*** 本文
Voicyそなえるらじお #144『強震・火災・水害の複合災害、震度7を作った福井地震』

おはようございます!備え・防災アドバイザー高荷智也がお送りする「死なない防災・そなえるらじお」、6月28日(月)、本日も備えて参りましょう!

巨大複合災害、福井地震

本日のテーマは「大地震」です。

  • 本日6月28日は、福井地震が発生した日です。
  • 73年前の本日、1948年(昭和23年)6月28日、夕方の16時13分、福井県で最大震度6、マグニチュード7.1の大地震が発生しました、福井地震の発生です。
  • ちなみに余談ですが、終戦間もない1948年当時は、GHQの指示で日本にサマータイムが導入されていましたので、福井地震が発生した夕方16時13分は、当時の時計では17時13分という記録になります。

福井地震

  • 福井地震が発生したのは、福井市の北側約10キロ辺りの場所、現在の福井県坂井市付近、福井平野のど真ん中での大地震でした。
  • マグニチュード7.1とかなりの大きさの地震でしたが、震源の深さもゼロキロと、ほぼ地上で発生したため、極めて強い揺れが周囲に襲いかかり、甚大な被害を生じさせました
  • 震源が浅いということは、狭い範囲に強烈な揺れが襲うことになります。
******
*** データセット
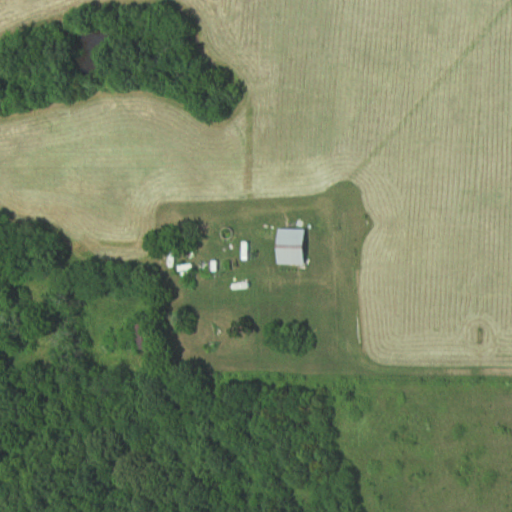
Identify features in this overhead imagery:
building: (296, 247)
building: (146, 336)
road: (403, 354)
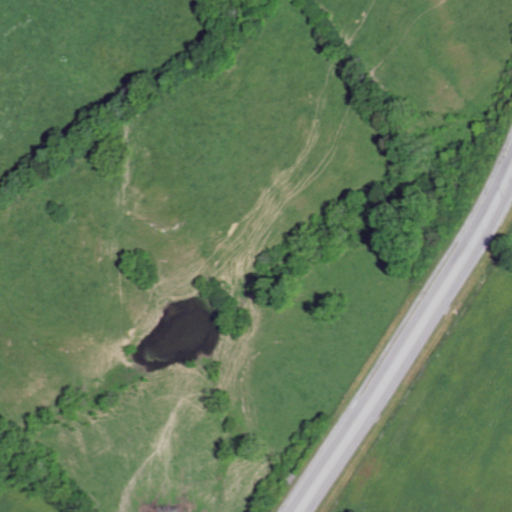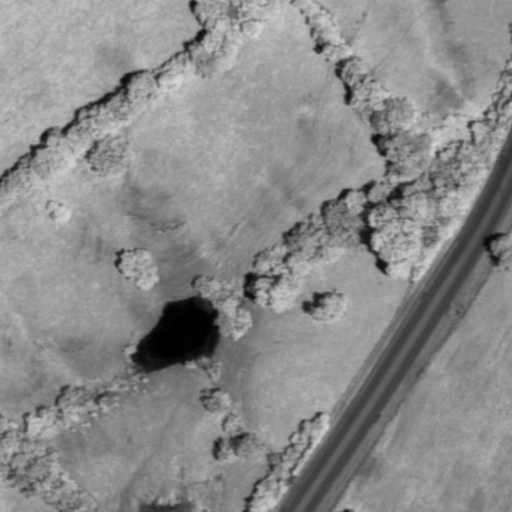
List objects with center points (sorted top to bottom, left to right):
road: (408, 351)
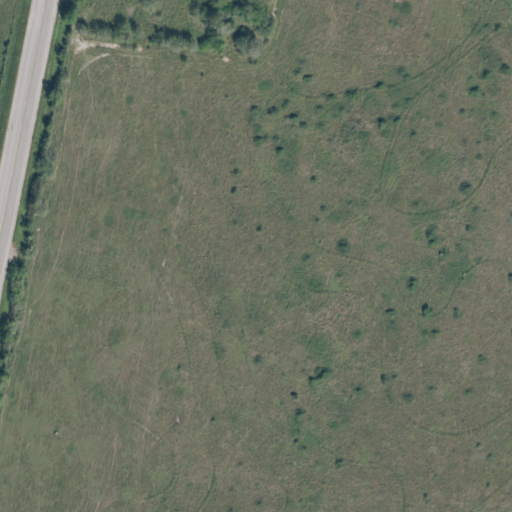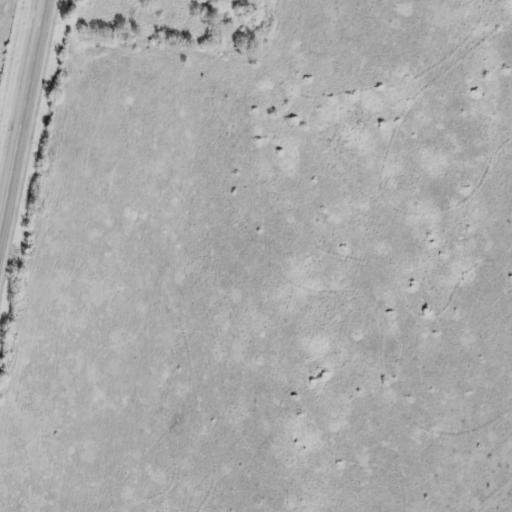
******
課題:
(A) 福井地震について述べた本文では、福井地震の震源の深さは何キロとされていますか。
(B) 福井地震について述べた本文の続きを、最後の文の後から書いてください。

記述解答:
(A) ゼロキロです。

(B)
  • 現在の行政区分で言えば、福井市、永平寺町(えいへいじちょう)、坂井市、あわら市などが特に大きな被害を受け、
  • これらの地域はほとんど壊滅状態となり、全体で3,769名の死亡者が発生しております。これは戦後の地震被害で言うと、2011年の東日本大震災、1995年の阪神・淡路大震災に次ぐ、3番目の被害規模ということになります。福井地震で亡くなられた方々のご冥福をお祈りいたします。

震度7「相当」の強い揺れ

  • 福井地震で特に大きな被害をもたらした要因は3つあります。強い揺れ、火災、そして水害です。
  • まず揺れについては冒頭の通り、マグニチュード7.1という大きな地震が、ほぼ地上近くで発生したため、南北15キロほどの地域が極めて強い揺れに襲われました。
  • 1948年当時は戦後復興のただ中にある時代であり、空襲でほぼ全焼している福井市街地などはまだ簡易な住宅再建が始まったばかりで、そこを大地震が襲ったため、地区によっては建物の全壊率がほぼ100%に達したエリアもありました。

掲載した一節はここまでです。